In order for Nazism/fascism to be defeated, the circumstances that allow for its flourishing must first be eradicated: the marginality and weakness of the Left in providing a persuasive alternative solution, and the resulting pervasion of confusion, blind rage and despair throughout broad social strata led to believe that only an iron fist can render order to chaos.
We are not beginning our work from scratch. The antifascist movement has established rudimentary structures of national breadth. Antifascist committees, city-wide antifascist collaborative enterprises, countless antifascist initiatives of all kinds – all these are achievements to be preserved, better coordinated, and expanded.
This has to provide the groundwork for Left party leaders to finally join the struggle, vigorously and in concert. SYRIZA is the government now and thus should not allow itself to be derailed by its fear of the theory of two extremes.
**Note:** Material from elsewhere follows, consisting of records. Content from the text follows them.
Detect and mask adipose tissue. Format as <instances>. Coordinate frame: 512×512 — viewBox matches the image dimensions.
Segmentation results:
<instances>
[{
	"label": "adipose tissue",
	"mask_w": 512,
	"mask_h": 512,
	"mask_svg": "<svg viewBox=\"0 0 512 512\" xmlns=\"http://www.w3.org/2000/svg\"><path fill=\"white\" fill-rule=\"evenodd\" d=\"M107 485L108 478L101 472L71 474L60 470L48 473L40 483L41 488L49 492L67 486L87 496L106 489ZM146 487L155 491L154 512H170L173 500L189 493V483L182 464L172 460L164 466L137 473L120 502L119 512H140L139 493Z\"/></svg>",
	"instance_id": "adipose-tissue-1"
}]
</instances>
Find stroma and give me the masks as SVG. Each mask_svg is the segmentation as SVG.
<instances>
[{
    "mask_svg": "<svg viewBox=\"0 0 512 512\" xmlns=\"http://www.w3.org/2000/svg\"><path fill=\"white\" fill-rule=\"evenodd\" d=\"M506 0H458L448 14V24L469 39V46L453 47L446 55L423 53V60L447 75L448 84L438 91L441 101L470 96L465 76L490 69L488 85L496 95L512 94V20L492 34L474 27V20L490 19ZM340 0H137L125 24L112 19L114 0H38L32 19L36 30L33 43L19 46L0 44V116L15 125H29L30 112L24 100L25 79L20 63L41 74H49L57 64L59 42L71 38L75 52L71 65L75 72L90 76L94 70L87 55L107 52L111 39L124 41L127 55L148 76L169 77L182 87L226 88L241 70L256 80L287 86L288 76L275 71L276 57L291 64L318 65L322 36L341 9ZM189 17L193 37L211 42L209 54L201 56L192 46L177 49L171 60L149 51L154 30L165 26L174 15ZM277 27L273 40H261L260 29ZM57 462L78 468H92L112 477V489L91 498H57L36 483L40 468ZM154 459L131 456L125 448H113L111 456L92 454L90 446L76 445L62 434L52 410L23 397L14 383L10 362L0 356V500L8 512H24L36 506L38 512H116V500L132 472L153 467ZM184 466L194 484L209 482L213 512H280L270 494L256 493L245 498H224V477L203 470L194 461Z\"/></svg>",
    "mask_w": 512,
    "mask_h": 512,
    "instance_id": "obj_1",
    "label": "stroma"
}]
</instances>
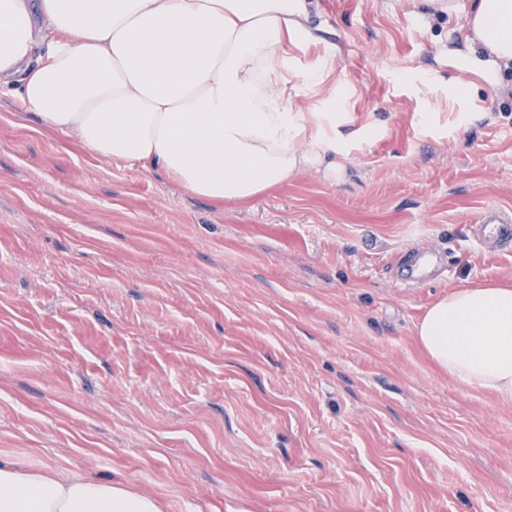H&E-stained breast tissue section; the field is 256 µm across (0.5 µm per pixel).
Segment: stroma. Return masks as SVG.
I'll use <instances>...</instances> for the list:
<instances>
[{
	"label": "stroma",
	"instance_id": "obj_1",
	"mask_svg": "<svg viewBox=\"0 0 512 512\" xmlns=\"http://www.w3.org/2000/svg\"><path fill=\"white\" fill-rule=\"evenodd\" d=\"M453 3L314 0L300 64L331 59L376 134L336 180L310 169L244 205L0 95L1 457L163 512H512V403L415 336L457 287L512 284V251L469 234L512 210V65L467 70L471 0ZM418 245L446 270L399 287Z\"/></svg>",
	"mask_w": 512,
	"mask_h": 512
}]
</instances>
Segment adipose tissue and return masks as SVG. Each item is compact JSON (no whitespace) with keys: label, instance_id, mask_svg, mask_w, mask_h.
Masks as SVG:
<instances>
[{"label":"adipose tissue","instance_id":"ef3b65f1","mask_svg":"<svg viewBox=\"0 0 512 512\" xmlns=\"http://www.w3.org/2000/svg\"><path fill=\"white\" fill-rule=\"evenodd\" d=\"M310 0H0V83L51 128L107 159L162 169L185 193L245 204L315 169L340 173L353 140L317 46ZM468 70L512 59V0H474ZM46 41L33 57L37 41ZM311 111L289 107L300 90ZM460 385L512 401V286L462 287L416 325ZM0 512H160L152 497L76 473L0 464Z\"/></svg>","mask_w":512,"mask_h":512}]
</instances>
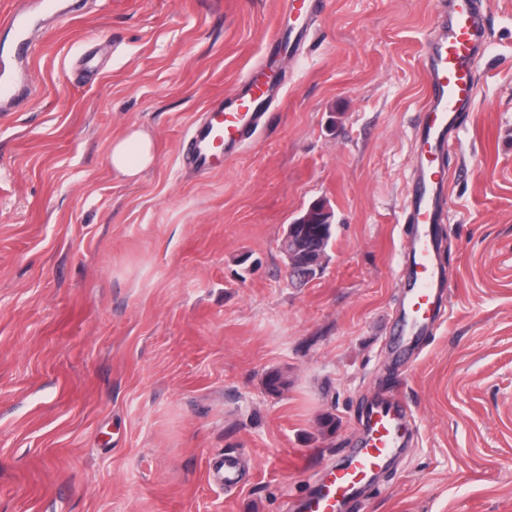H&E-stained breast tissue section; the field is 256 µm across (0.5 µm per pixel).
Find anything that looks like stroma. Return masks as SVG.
<instances>
[{
	"label": "stroma",
	"instance_id": "obj_1",
	"mask_svg": "<svg viewBox=\"0 0 512 512\" xmlns=\"http://www.w3.org/2000/svg\"><path fill=\"white\" fill-rule=\"evenodd\" d=\"M75 1L33 31L38 96L0 121V512H298L389 389L412 433L346 512H512V0H480L447 312L404 366L399 217L438 0H325L266 128L208 177L179 147L267 51L279 0ZM132 125L157 152L134 180L109 164ZM317 201L334 239L298 285L281 240Z\"/></svg>",
	"mask_w": 512,
	"mask_h": 512
}]
</instances>
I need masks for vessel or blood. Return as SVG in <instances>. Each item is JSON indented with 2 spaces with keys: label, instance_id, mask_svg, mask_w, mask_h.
I'll use <instances>...</instances> for the list:
<instances>
[{
  "label": "vessel or blood",
  "instance_id": "1",
  "mask_svg": "<svg viewBox=\"0 0 512 512\" xmlns=\"http://www.w3.org/2000/svg\"><path fill=\"white\" fill-rule=\"evenodd\" d=\"M284 18L298 21L288 35L289 52H297L323 10V0H282ZM65 20L52 0H15L0 11V29L22 42L25 57H33L30 29L47 13ZM489 37L488 18L476 0H446L438 15L437 32L424 48L423 68L428 92L414 126V177L402 209L401 223L410 225L399 282L403 303L390 332L397 343L393 354L404 360L415 338L428 334L446 308L448 283L438 262L441 239L437 227L448 210V175L439 163L457 142V119L474 101V65ZM14 51H0V113L18 105L20 69ZM277 53L265 54L226 95L211 100L187 133L181 160L202 176L223 170L264 126L280 97ZM410 430L405 404L394 396L373 397L364 417L363 436L343 464L325 466L299 512H342L371 476L403 445Z\"/></svg>",
  "mask_w": 512,
  "mask_h": 512
}]
</instances>
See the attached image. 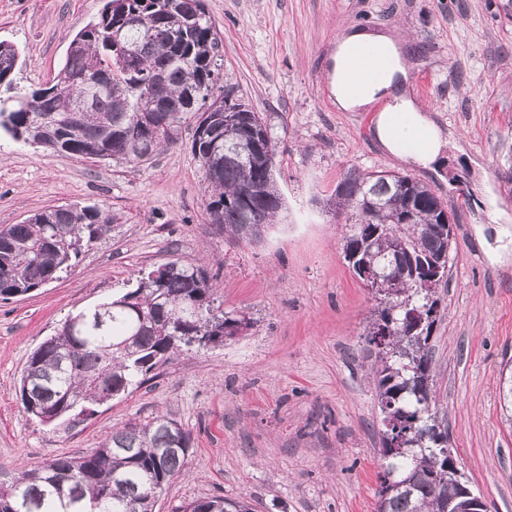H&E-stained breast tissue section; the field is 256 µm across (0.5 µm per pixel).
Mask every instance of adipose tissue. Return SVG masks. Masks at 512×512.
<instances>
[{"instance_id":"adipose-tissue-1","label":"adipose tissue","mask_w":512,"mask_h":512,"mask_svg":"<svg viewBox=\"0 0 512 512\" xmlns=\"http://www.w3.org/2000/svg\"><path fill=\"white\" fill-rule=\"evenodd\" d=\"M385 44L389 50L379 77L352 83L355 49L365 43ZM407 71L394 41L381 33L358 30L343 36L332 57L328 74L331 93L338 108L345 111L361 109L385 98L389 104L376 118V137L387 152L404 162L423 168L432 167L447 146L440 128L429 115L406 95L399 85L406 81Z\"/></svg>"}]
</instances>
Meanwhile, as long as the Communist Party leadership, blind to the lessons of history, continues its sectarian tactics, the only thing it can hope to achieve is an iteration of the events of Perama on September 12th 2013: the fascists almost killed CP members flyposting in the neighbourhood, and the party responded with a quasi-funereal procession in the area.
For the sake of argument, let us allow the “democratic” Michaloliakos to tell it like it is:
“They haven’t fully comprehended that when we become powerful, we will have no pity. When we become powerful, we will be without mercy. We will get our hands dirty if necessary. We’ll show them. They’ll become acquainted with the meaning of Stormtroopers, of battle, of struggle, of bayonets sharpened on the sidewalk.” (from Michaloliakos’s address at a Golden Dawn demonstration at Thermopylae in front of the statue of Leonidas. The statement is included in Michaloliakos’s case file).
Takis Giannopoulos – member of Antinazi zone and Athens-Pireaus Antifascist Unity.